Problem 1: Retype everything in the rare book notice from "http://bit.ly/1kwdta5" down to "the Wodeyar Court.", word for word.

Text segment:
────

Posted on: 28 November 2020

Digital Rare Book:
Historical sketches of the south of India, in an attempt to trace the HISTORY OF MYSOOR, from the origin of the Hindoo government of that state, to the extinction of the Mohammedan dynasty in 1799
By Lieut. Col. Mark Wilks
Printed for Longman, Hurst, Rees & Orme, London - 1817
Volume 2

Read book online:

http://bit.ly/1kwdta5

Download pdf book:

https://bit.ly/33pmEcy

Colonel Mark Wilks FRS (1759–1831) was a Manx soldier, historian and East India Company administrator who worked in southern India principally in the princely state of Mysore. He was the acting Resident at the Wodeyar Court.

He was born in the Isle of Man, the son of Rev. James Wilks and Elisabeth Christian, and came from a lineage of Manx gentry. He purchased cadetship through Sir Henry Fletcher, in the court of the Directors of the East India Company in 1781 at the age of 18, joining the Madras Army. He was commissioned an officer in 1782 and like others, he was trained at Fort St. George, he picked up Persian. He translated the Persian poet Nasir-ud-din's work Aklak-i-Naseri into English. Wilks served as a secretary to the Military Board in 1787, accompanying Sir Barry Close on a diplomatic mission to Mysore. His early education included Greek and Latin classics which and he would later in life promote its study by his nephew Mark Cubbon. He served as the Town Major at Fort Saint George around 1788, the capital of Madras Presidency. After a furlough in England Wilks became a private secretary to Lord Edward Clive. Wilks served alongside General James Stuart during the storming of Srirangapatna resulting in the death of Tipu Sultan in May 1799. He was sent to Basra and returned in 1803 to India to be appointed Resident at Mysore.

────

Data extract:
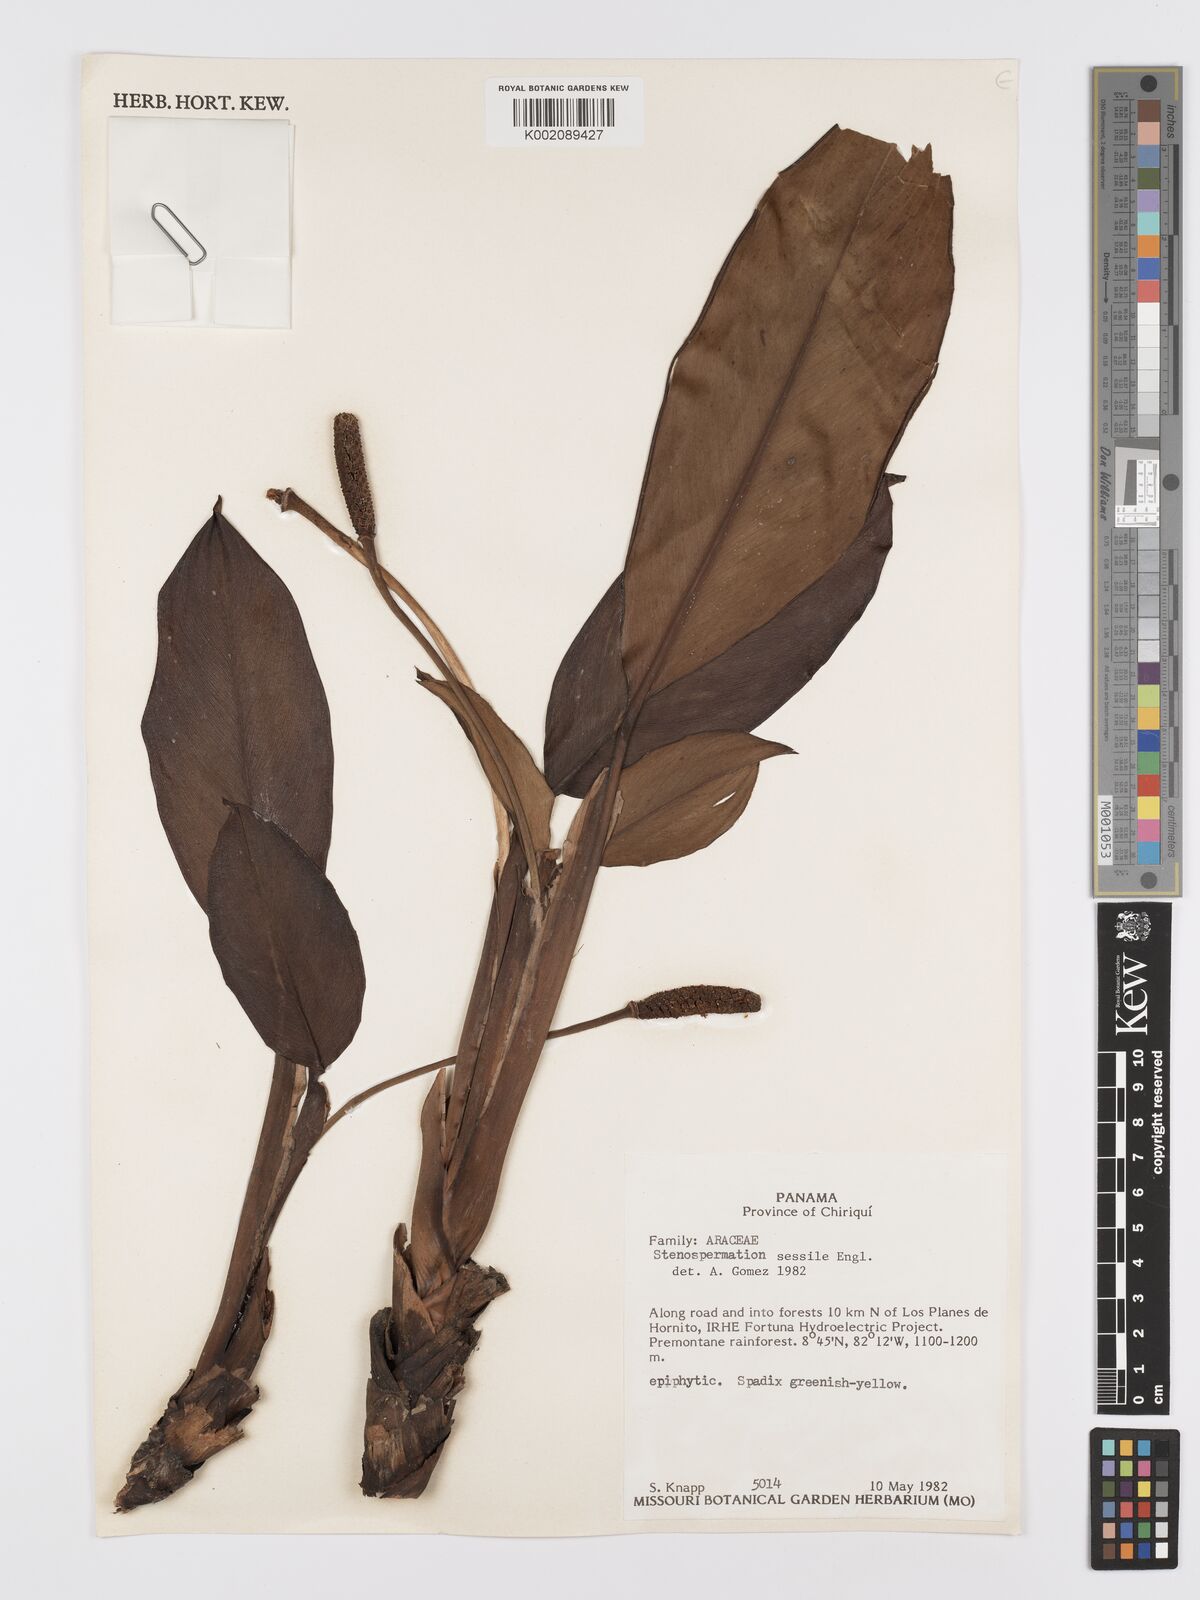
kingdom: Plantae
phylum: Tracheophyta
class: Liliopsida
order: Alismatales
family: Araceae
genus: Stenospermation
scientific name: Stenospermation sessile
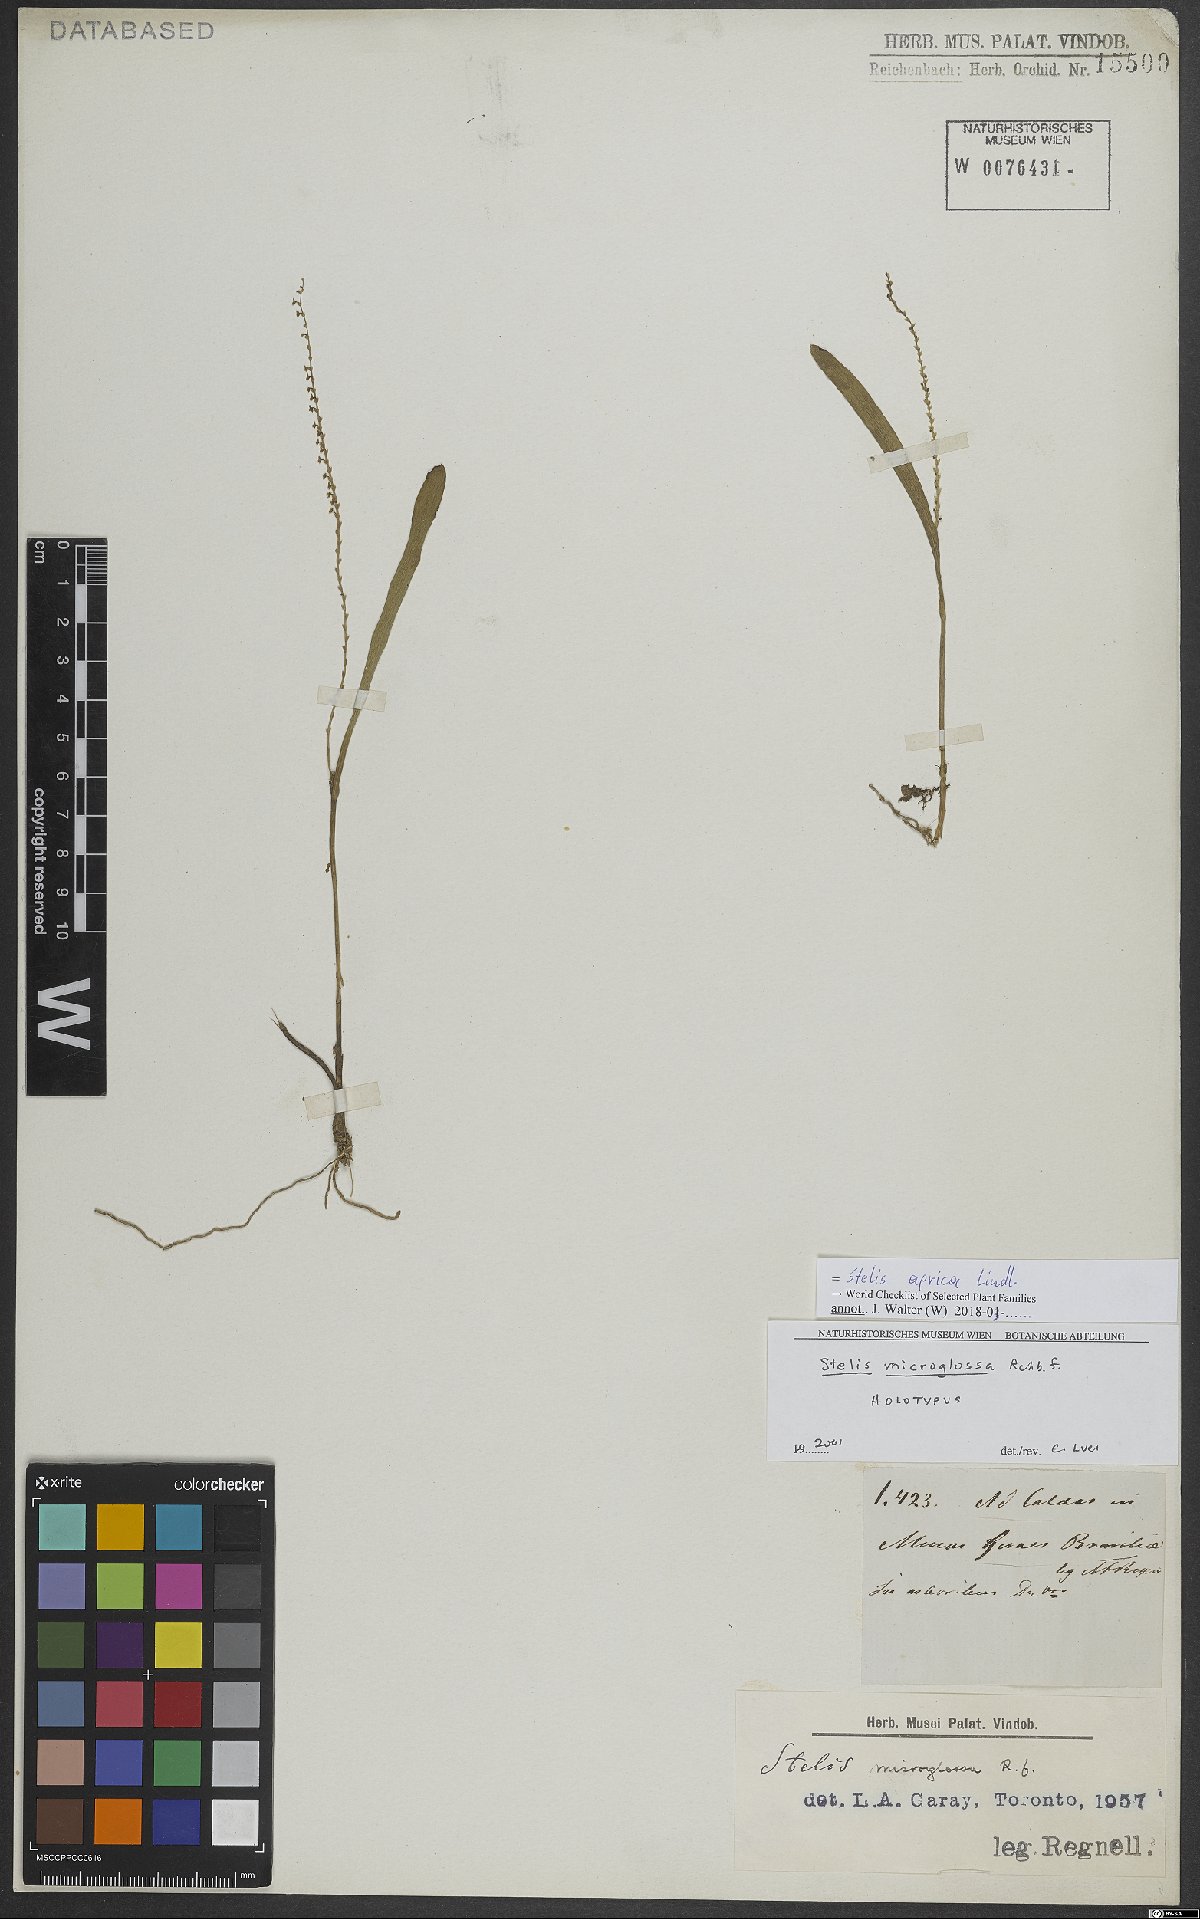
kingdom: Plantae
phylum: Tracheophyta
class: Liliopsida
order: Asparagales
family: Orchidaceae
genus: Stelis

────

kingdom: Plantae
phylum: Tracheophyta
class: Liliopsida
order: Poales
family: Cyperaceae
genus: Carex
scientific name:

────

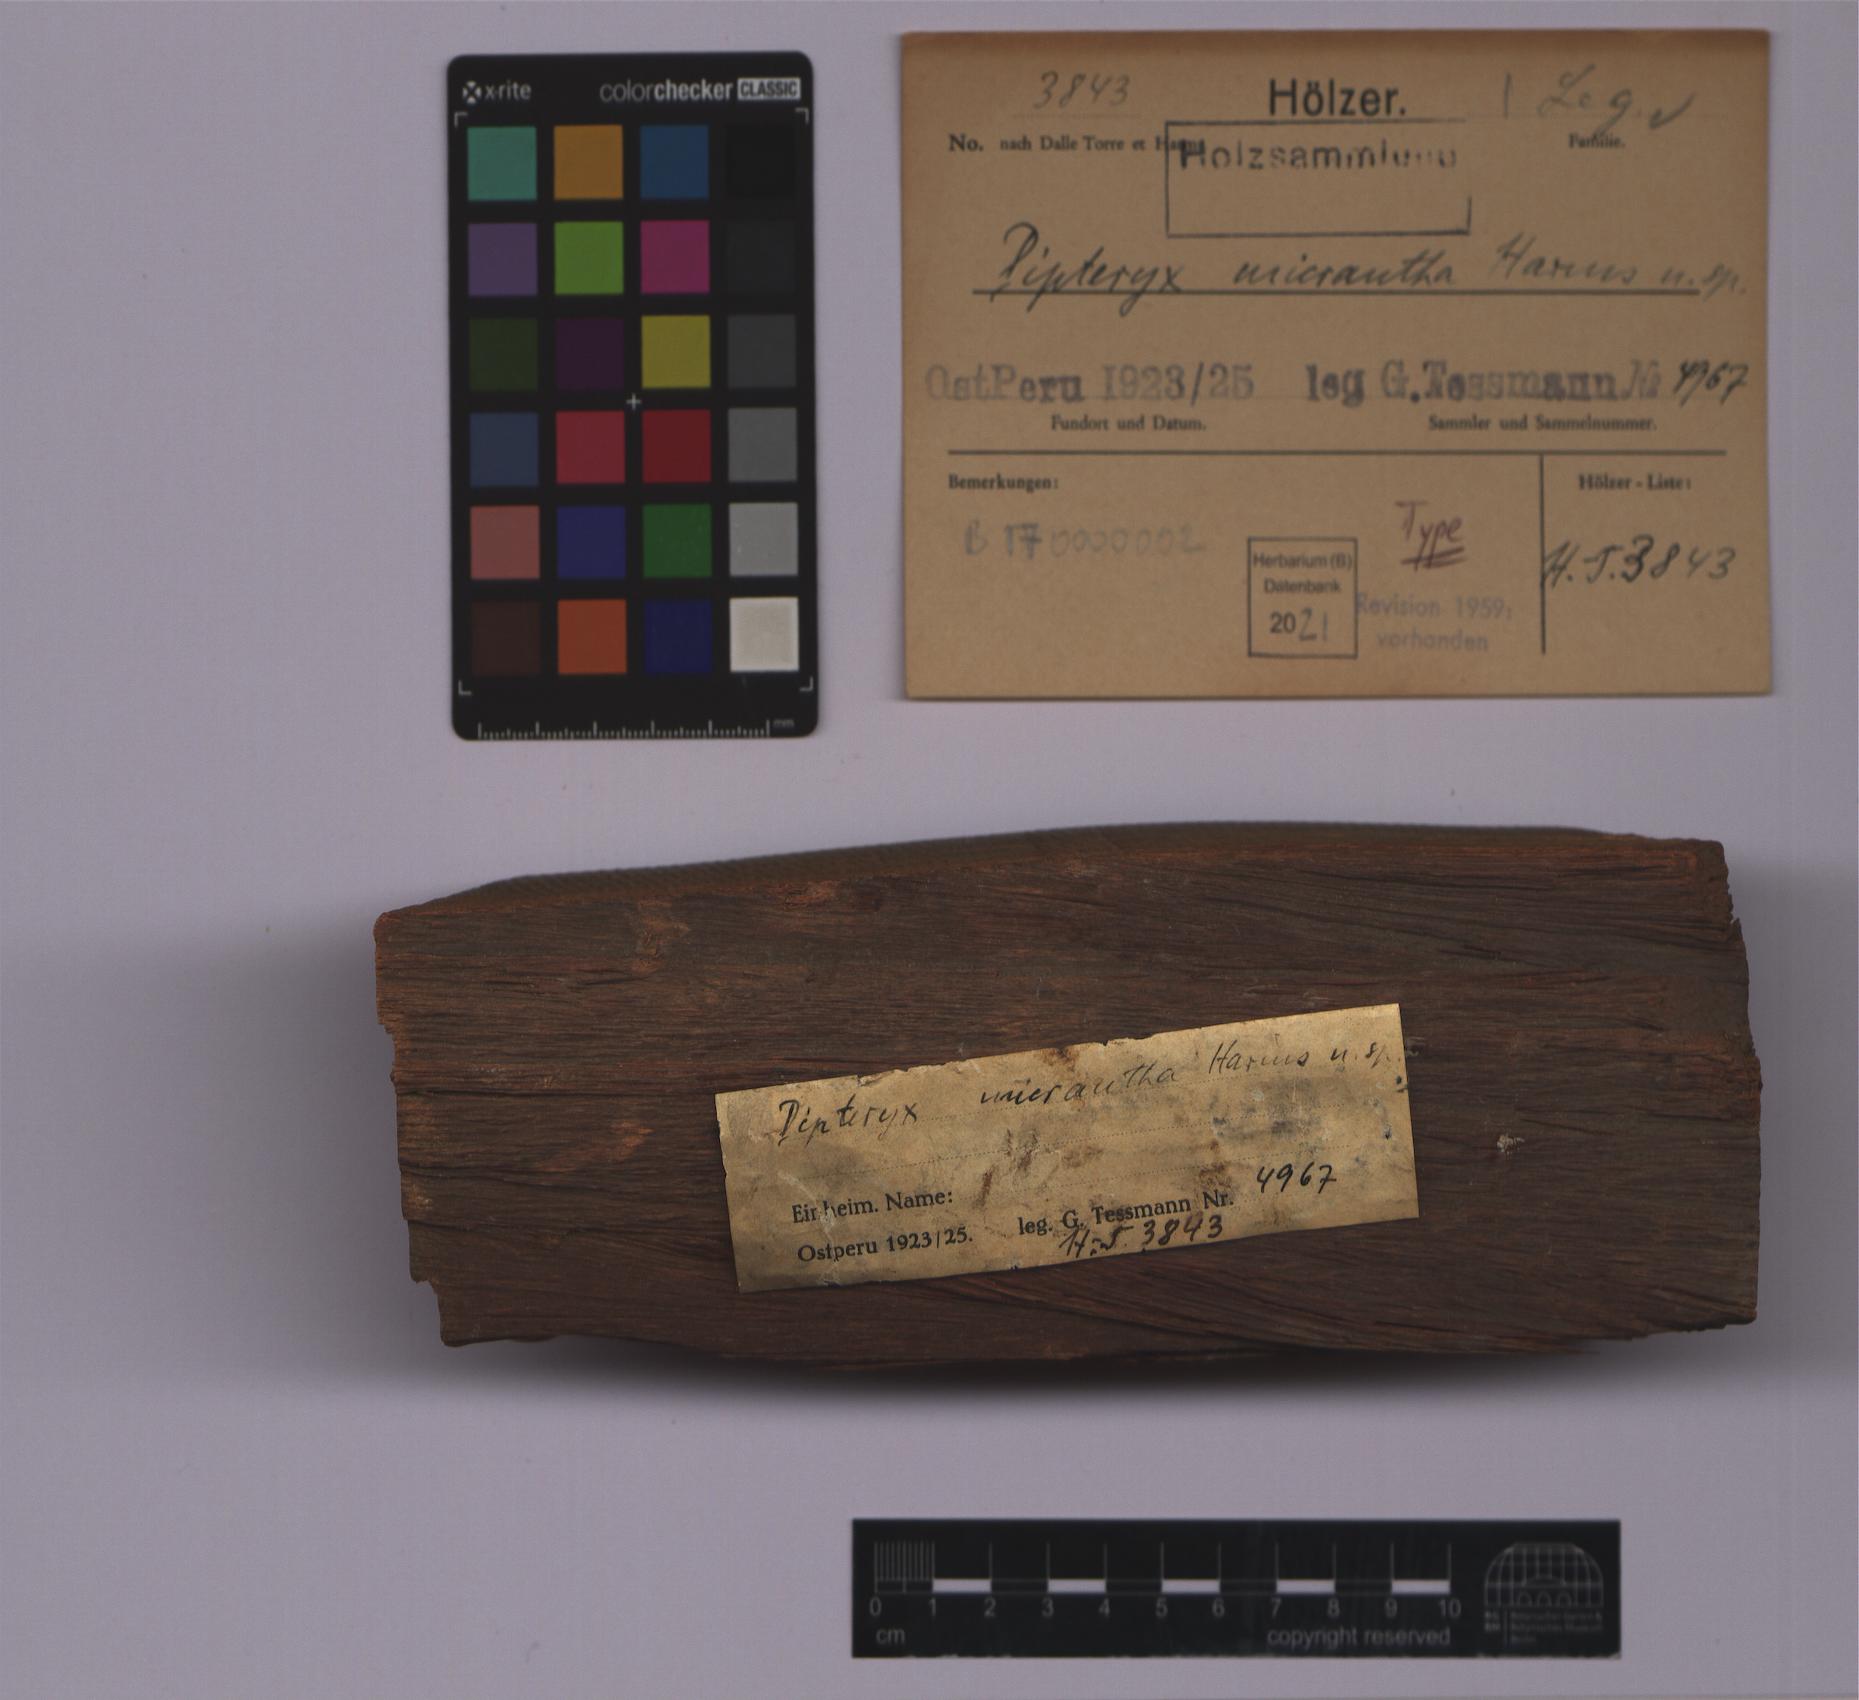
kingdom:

────

Problem 2: In the entries, rewrite everything from the line containing "family: Araceae" down to the line containing "genus: Stelis" with "family" swapped for "plant family", and leave the pictures out.

Problem solution 1:
http://bit.ly/1kwdta5

Download pdf book:

https://bit.ly/33pmEcy

Colonel Mark Wilks FRS (1759–1831) was a Manx soldier, historian and East India Company administrator who worked in southern India principally in the princely state of Mysore. He was the acting Resident at the Wodeyar Court.

Problem solution 2:
plant family: Araceae
genus: Stenospermation
scientific name: Stenospermation sessile
kingdom: Plantae
phylum: Tracheophyta
class: Liliopsida
order: Asparagales
plant family: Orchidaceae
genus: Stelis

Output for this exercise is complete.